This week, Mark, Kareen, Ekaterin, and Enrique visit the Vorkosigans’ District to look at possible new facilities for their butter bug enterprise. They also collect some rocks for Miles’s garden and some samples of Barrayaran native vegetation for Enrique, and have lunch with Tsipis. To his great dismay, Miles was excluded from this trip because there wasn’t room for him in the lightflyer. He seems to have taken a hand in the arrangements for lunch at the Count’s Residence in Hassadar. In other news, Mark and Kareen still aren’t having sex. They would both love to, but she doesn’t feel independent enough to flaunt Barrayar’s rules while living on the planet. She’s a very honest person—not the sort of person who feels comfortable leading a double life. Mark has led a double life before at several notable points in the past, and I don’t think he was comfortable with it either. He’s frustrated with Kareen’s decisions, but he keeps that to himself and respects her boundaries.

Mark also sort of respects Enrique’s efforts to rewrite the abstract of his thesis in sonnet form. This is the book that taught me that mucopolysaccharide is made of trochees (although you can use it in iambic meter if you put an odd number of syllables in front of it). Following an afternoon talking about plants and butter bug guts, Enrique is also harboring romantic longings for Ekaterin. I don’t know what it is about her—the conservative Vor mourning garb, her repeated announcement that she’s waiting out her mourning year, her diplomacy and quiet intelligence—she brings all the boys to the yard. This is why Vormoncrief has proposed to her father. In the opening of chapter eight, we learn about the Vorvane family’s reaction to this from Ekaterin’s sister-in-law, Rosalie, who has arrived in the capital to present Alexei’s proposal.

Rosalie reviews personal connections, financial standing, and career prospects before she gets down to brass tacks with the suitor’s name, so her presentation goes well until Ekaterin realizes that she’s not talking about Miles Vorkosigan. In fairness to the text, Ekaterin had some moments of ambivalence about the possibility that Miles sent the Baba. It brought the validity of her work on the garden into question, and raised concerns about falling back into another marriage trap. Alexei does not give rise to such ambivalence. Ekaterin has no interest in marrying him. At all. Rosalie presses his case by pointing to Ekaterin’s age (hardly relevant in these days of improved health care and assisted reproduction) and Nikki’s putative need for a father (I think his uncle might be an adequate male role model). Ekaterin gives herself away by admitting she thought Rosalie was talking about Miles, and the Profesora makes some revealing faces and suggests to that Ekaterin can do better than Vormoncrief. Rosalie offers to protect Ekaterin from “the mutie lord,” personally if her husband isn’t up to the task. Anti-mutant prejudice is absolutely not an effective appeal to Ekaterin, and it is certainly keeping Rosalie from noticing the writing on the wall. Ekaterin reflects on her feelings for Miles in the shower before going to work—she is far from indifferent to him. The question remaining about their relationship is not whether Ekaterin has sufficient interest to pursue Miles; She does. The question is the one Mark asked Tsipis at lunch in Hassadar—will Miles will be good for Ekaterin?

#### [AIM OF THE TASK]
In the passage about the trip to the Vorkosigans' District, why was Miles left out of the trip? The items that come next stand apart from the passage above and have no connection to it.

#### [LISTED RECORDS]

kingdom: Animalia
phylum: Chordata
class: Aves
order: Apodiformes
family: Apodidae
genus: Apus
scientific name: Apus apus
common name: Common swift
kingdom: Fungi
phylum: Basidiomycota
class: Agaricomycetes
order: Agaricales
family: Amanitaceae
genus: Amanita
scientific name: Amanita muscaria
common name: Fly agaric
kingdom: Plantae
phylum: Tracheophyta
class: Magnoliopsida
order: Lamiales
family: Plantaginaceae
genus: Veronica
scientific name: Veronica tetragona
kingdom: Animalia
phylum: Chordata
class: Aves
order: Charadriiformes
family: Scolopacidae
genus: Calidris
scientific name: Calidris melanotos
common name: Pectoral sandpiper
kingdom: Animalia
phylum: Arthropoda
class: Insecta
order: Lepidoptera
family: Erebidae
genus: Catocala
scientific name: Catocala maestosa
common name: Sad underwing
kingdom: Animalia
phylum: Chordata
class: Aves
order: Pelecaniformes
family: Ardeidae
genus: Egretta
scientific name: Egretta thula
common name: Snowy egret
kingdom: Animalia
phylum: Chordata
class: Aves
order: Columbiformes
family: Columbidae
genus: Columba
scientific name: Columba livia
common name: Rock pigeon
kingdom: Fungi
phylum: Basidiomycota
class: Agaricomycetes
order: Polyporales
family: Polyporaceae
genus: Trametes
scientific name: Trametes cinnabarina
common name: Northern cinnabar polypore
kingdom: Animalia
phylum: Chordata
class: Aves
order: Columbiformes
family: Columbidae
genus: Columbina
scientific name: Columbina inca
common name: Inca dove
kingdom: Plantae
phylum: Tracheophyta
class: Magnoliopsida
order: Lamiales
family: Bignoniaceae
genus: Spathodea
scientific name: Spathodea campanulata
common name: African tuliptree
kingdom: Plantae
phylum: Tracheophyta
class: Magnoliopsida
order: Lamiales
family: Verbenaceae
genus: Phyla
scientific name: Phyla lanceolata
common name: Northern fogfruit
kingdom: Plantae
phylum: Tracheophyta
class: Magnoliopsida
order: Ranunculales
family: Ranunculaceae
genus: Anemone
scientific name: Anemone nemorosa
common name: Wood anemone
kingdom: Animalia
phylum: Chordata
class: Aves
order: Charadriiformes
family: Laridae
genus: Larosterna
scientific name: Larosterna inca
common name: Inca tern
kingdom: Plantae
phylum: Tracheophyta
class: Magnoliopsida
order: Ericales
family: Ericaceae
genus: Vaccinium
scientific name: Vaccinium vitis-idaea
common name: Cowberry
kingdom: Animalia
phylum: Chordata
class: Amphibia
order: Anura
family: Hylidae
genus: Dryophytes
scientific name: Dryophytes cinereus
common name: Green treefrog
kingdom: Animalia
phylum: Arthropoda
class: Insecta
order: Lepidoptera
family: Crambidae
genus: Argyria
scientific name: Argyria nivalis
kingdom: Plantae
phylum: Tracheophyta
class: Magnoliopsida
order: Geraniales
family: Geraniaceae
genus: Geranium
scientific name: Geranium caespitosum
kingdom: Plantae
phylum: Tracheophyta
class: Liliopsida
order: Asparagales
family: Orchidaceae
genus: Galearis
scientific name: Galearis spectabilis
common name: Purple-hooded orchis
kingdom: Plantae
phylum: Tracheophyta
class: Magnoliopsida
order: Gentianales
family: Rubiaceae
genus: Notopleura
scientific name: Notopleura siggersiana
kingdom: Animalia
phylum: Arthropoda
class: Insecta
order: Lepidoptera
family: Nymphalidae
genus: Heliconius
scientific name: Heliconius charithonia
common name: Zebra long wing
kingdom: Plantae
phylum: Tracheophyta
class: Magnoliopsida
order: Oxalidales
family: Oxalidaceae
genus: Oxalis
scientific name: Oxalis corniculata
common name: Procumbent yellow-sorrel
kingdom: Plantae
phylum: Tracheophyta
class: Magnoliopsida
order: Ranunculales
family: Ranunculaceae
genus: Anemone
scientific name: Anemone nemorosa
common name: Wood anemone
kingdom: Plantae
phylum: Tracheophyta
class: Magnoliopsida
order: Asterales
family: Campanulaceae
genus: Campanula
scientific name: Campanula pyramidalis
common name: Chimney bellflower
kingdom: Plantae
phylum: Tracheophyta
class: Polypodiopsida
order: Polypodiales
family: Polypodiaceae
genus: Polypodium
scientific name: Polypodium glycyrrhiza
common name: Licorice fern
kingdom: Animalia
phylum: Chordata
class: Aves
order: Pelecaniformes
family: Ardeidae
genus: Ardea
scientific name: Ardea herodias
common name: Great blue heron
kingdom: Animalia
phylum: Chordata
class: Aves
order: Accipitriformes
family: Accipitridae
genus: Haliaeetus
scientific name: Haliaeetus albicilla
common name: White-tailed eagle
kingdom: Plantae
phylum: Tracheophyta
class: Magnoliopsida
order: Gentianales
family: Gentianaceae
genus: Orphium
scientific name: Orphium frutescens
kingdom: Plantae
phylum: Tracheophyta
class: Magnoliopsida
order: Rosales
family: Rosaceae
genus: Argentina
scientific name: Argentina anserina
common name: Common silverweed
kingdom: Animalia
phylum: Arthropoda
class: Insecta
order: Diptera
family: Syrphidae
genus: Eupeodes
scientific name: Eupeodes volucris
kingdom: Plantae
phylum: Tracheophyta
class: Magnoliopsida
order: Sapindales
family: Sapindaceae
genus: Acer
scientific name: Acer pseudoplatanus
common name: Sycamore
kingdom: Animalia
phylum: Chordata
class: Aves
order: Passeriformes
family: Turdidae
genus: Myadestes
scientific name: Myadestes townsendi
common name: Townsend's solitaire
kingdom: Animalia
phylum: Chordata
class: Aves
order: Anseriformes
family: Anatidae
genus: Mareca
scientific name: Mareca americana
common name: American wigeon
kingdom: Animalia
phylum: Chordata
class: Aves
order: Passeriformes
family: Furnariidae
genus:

#### [ANSWER SECTION]
There wasn't room for him in the lightflyer.